I’ve decided to run in 2008.
No, not for political office. (That’s not such a stretch, since one member of my family has already run for office in the past year.) But the running I’m talking about is in the literal sense.
Running a marathon.
It’s a big deal – for me, at least. I know that people run marathons every day, and I once met a lady that ran a 50-miler. Even though she seemed nice and normal, I secretly wondered if she needed psychiatric attention for willingly putting herself through such physical torture. She said her motivation was for a cheeseburger. Now that must be the most amazing cheeseburger on the planet to inspire that kind of workout.
I digress. Back to the marathon. There are a million reasons why it’s crazy for me to run a marathon, but here are the top few:
1) I hate running. I’ve complained to everyone I know (and even people I don’t know) at some point about how I just hate to run. Some people mention a “runner’s high.” I think those people either must be lying or on drugs when they run. Though I have run at various points in my life, I’ve certainly never ran for more than 4 miles at one time, not even close to 26.2.
2) I’m not athletic. I’ve always considered myself more brains (read: geek) than brawn.

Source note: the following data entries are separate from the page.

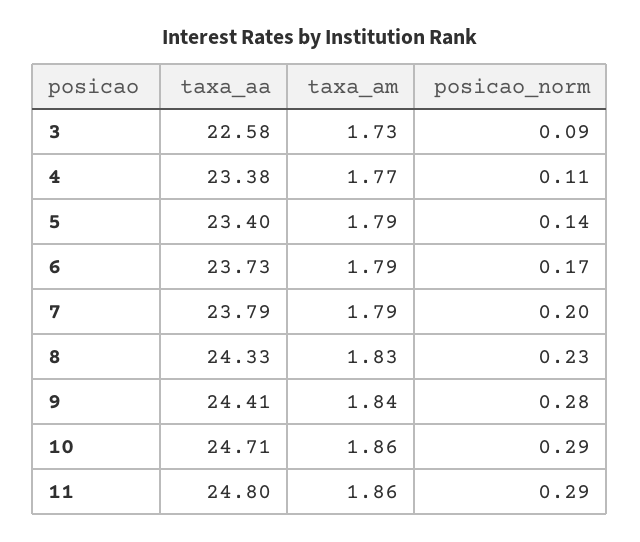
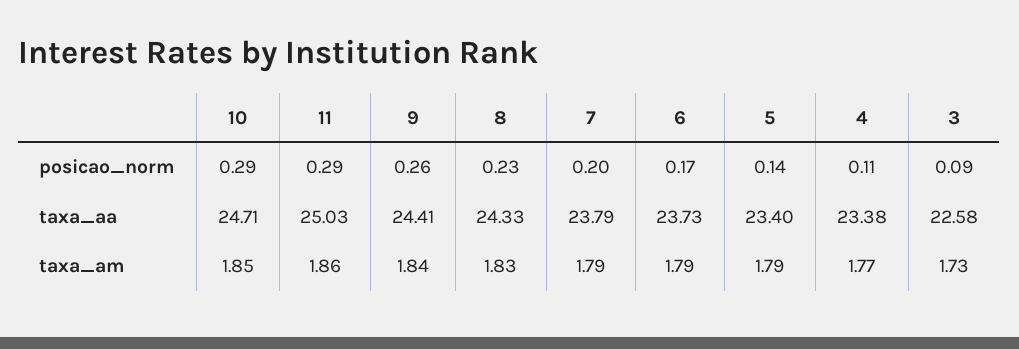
  {
    "taxa_aa": {
      "3": 22.58,
      "4": 23.38,
      "5": 23.4,
      "6": 23.73,
      "7": 23.79,
      "8": 24.33,
      "9": 24.41,
      "10": 24.71,
-     "11": 24.8
+     "11": 25.03
    },
    "taxa_am": {
      "3": 1.73,
      "4": 1.77,
      "5": 1.79,
      "6": 1.79,
      "7": 1.79,
      "8": 1.83,
      "9": 1.84,
-     "10": 1.86,
+     "10": 1.85,
      "11": 1.86
    },
    "posicao_norm": {
      "3": 0.09,
      "4": 0.11,
      "5": 0.14,
      "6": 0.17,
      "7": 0.2,
      "8": 0.23,
-     "9": 0.28,
+     "9": 0.26,
      "10": 0.29,
      "11": 0.29
    }
  }

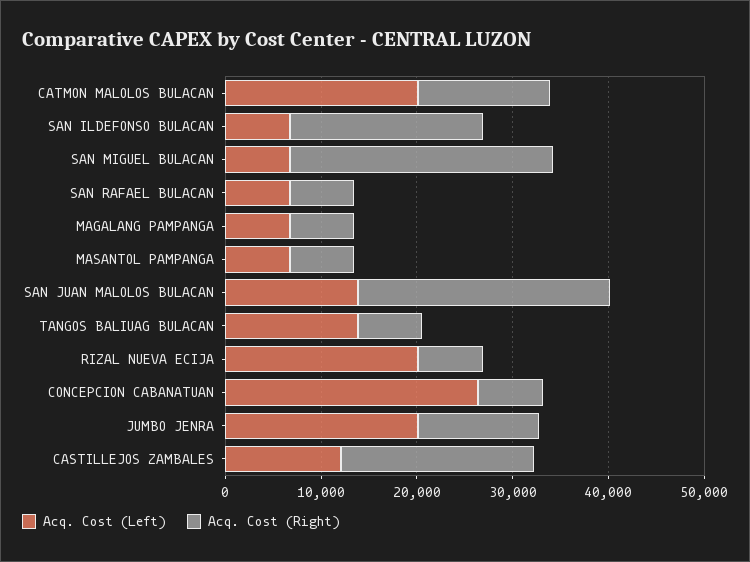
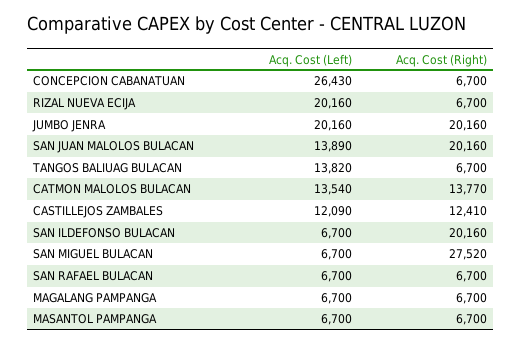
  {
    "Acq. Cost (Left)": {
-     "CATMON MALOLOS BULACAN": 20000,
+     "CATMON MALOLOS BULACAN": 13540,
      "SAN ILDEFONSO BULACAN": 6700,
      "SAN MIGUEL BULACAN": 6700,
      "SAN RAFAEL BULACAN": 6700,
      "MAGALANG PAMPANGA": 6700,
      "MASANTOL PAMPANGA": 6700,
      "SAN JUAN MALOLOS BULACAN": 13890,
      "TANGOS BALIUAG BULACAN": 13820,
      "RIZAL NUEVA ECIJA": 20160,
      "CONCEPCION CABANATUAN": 26430,
      "JUMBO JENRA": 20160,
      "CASTILLEJOS ZAMBALES": 12090
    },
    "Acq. Cost (Right)": {
      "CATMON MALOLOS BULACAN": 13770,
      "SAN ILDEFONSO BULACAN": 20160,
      "SAN MIGUEL BULACAN": 27520,
      "SAN RAFAEL BULACAN": 6700,
      "MAGALANG PAMPANGA": 6700,
      "MASANTOL PAMPANGA": 6700,
-     "SAN JUAN MALOLOS BULACAN": 26000,
+     "SAN JUAN MALOLOS BULACAN": 20160,
      "TANGOS BALIUAG BULACAN": 6700,
      "RIZAL NUEVA ECIJA": 6700,
      "CONCEPCION CABANATUAN": 6700,
-     "JUMBO JENRA": 12000,
+     "JUMBO JENRA": 20160,
-     "CASTILLEJOS ZAMBALES": 20000
+     "CASTILLEJOS ZAMBALES": 12410
    }
  }

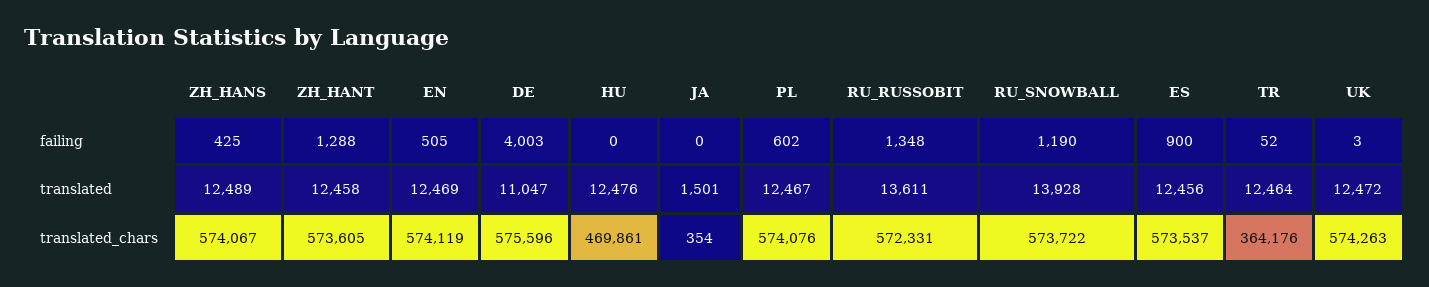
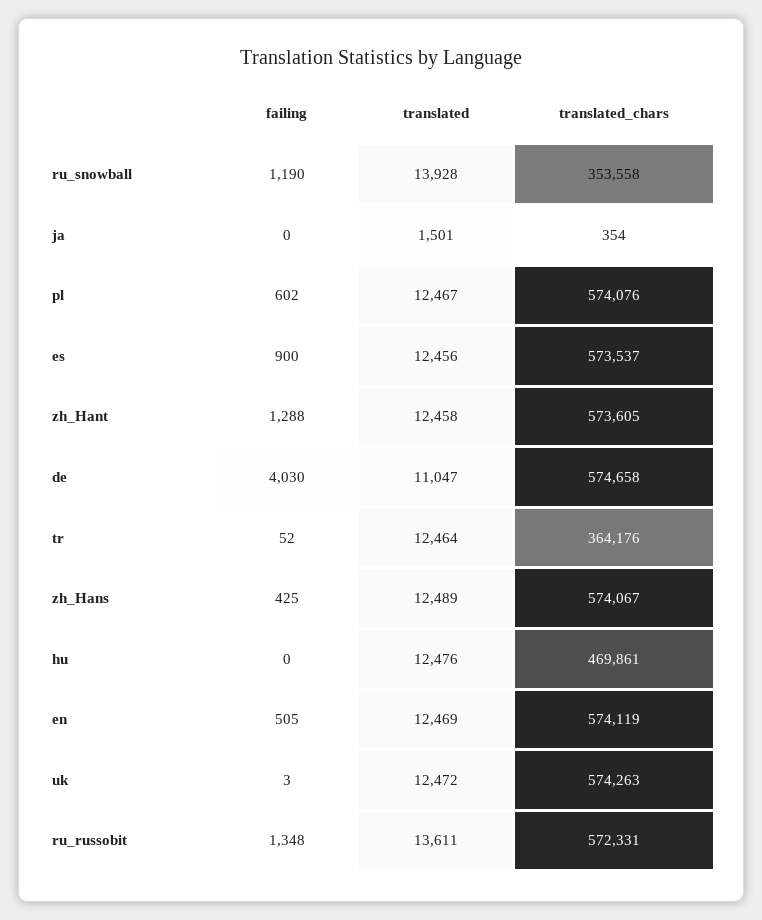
  {
    "ZH_HANS": {
      "failing": 425,
      "translated": 12489,
      "translated_chars": 574067
    },
    "ZH_HANT": {
      "failing": 1288,
      "translated": 12458,
      "translated_chars": 573605
    },
    "EN": {
      "failing": 505,
      "translated": 12469,
      "translated_chars": 574119
    },
    "DE": {
-     "failing": 4003,
+     "failing": 4030,
      "translated": 11047,
-     "translated_chars": 575596
+     "translated_chars": 574658
    },
    "HU": {
      "failing": 0,
      "translated": 12476,
      "translated_chars": 469861
    },
    "JA": {
      "failing": 0,
      "translated": 1501,
      "translated_chars": 354
    },
    "PL": {
      "failing": 602,
      "translated": 12467,
      "translated_chars": 574076
    },
    "RU_RUSSOBIT": {
      "failing": 1348,
      "translated": 13611,
      "translated_chars": 572331
    },
    "RU_SNOWBALL": {
      "failing": 1190,
      "translated": 13928,
-     "translated_chars": 573722
+     "translated_chars": 353558
    },
    "ES": {
      "failing": 900,
      "translated": 12456,
      "translated_chars": 573537
    },
    "TR": {
      "failing": 52,
      "translated": 12464,
      "translated_chars": 364176
    },
    "UK": {
      "failing": 3,
      "translated": 12472,
      "translated_chars": 574263
    }
  }

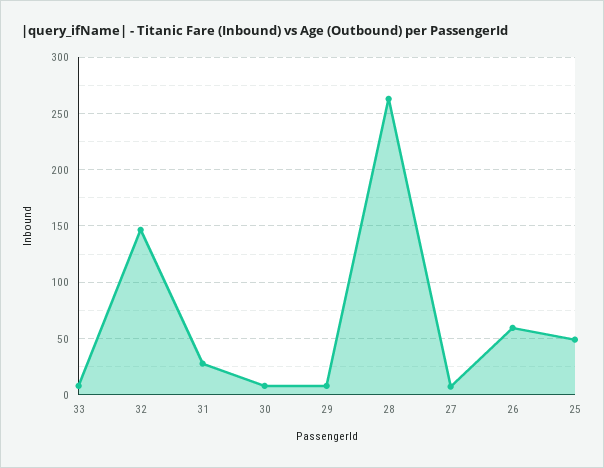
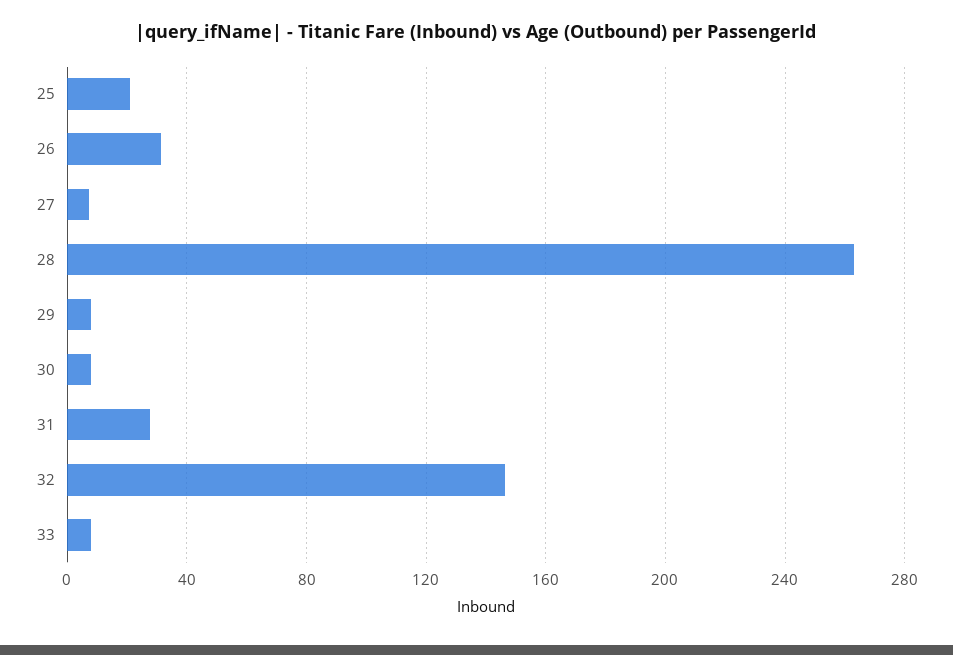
  {
    "33": 10,
    "32": 145,
    "31": 30,
    "30": 10,
    "29": 10,
    "28": 265,
    "27": 5,
-   "26": 60,
+   "26": 30,
-   "25": 50
+   "25": 20
  }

3) Most of my embarrassing moments involve some sort of running blunder. I once lost my balance once on a treadmill after closing my eyes for a brief moment (don’t ever do that, and please don’t ask me why I did), creating a commotion loud enough to command the attention of every person in the gym who stared in disbelief of my klutziness. Another running classic involved me actually vomiting after a run for a required fitness test in college, horrifying and grossing out a track full of people that I had just met. But the vomiting occurrences became a frequent part of running of these tests, so much so that my family would ask me: “Did you throw up after that one??” And then they would congratulate me if I hadn’t.
But for whatever reason, in the past couple months I’ve thought about running a marathon, and it somehow has become a goal that I can’t shake.
I thought about it a lot during our move throughout the many days of driving. At the precise moment I was wondering if I should run one, I saw a billboard advertising a local marathon. It was, quite literally, a sign. I took that to be my nudge to make it a real goal. (And thank goodness the sign wasn’t advertising a “gentleman’s club,” or my goal for 2008 might have turned out altogether different…)
So a marathon it is. I don’t plan to run it until next fall, giving myself plenty of time to train. Perhaps by the next presidential election I’ll have completed my goal!